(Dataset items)
--------------------

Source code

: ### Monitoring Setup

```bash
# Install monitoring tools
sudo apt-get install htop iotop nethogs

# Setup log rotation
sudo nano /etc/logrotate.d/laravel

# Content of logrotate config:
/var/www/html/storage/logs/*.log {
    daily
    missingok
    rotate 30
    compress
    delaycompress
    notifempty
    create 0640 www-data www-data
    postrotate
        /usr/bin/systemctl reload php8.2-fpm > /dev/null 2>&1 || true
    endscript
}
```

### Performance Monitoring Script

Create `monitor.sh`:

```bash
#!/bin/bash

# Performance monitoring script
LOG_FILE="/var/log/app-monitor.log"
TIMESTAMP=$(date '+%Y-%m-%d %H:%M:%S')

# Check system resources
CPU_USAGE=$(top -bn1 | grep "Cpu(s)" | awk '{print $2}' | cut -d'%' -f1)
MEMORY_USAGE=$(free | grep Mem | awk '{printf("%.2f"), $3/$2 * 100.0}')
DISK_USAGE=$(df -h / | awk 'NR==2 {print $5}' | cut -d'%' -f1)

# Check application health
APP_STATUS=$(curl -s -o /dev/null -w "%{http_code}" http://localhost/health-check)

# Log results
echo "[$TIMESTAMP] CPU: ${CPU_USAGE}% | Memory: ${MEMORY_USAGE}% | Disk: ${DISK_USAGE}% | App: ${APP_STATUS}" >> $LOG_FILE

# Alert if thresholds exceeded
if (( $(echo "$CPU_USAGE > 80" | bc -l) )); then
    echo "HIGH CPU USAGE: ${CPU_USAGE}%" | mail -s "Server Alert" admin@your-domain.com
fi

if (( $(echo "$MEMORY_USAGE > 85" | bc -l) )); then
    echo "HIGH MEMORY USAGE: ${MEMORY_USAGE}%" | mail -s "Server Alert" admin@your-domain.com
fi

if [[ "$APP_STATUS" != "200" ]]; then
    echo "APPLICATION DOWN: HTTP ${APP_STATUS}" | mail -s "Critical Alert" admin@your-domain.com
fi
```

--------------------

What is needed :: Report back every line of the entries in which "sudo" occurs.

Answer to the exercise ::
sudo apt-get install htop iotop nethogs
sudo nano /etc/logrotate.d/laravel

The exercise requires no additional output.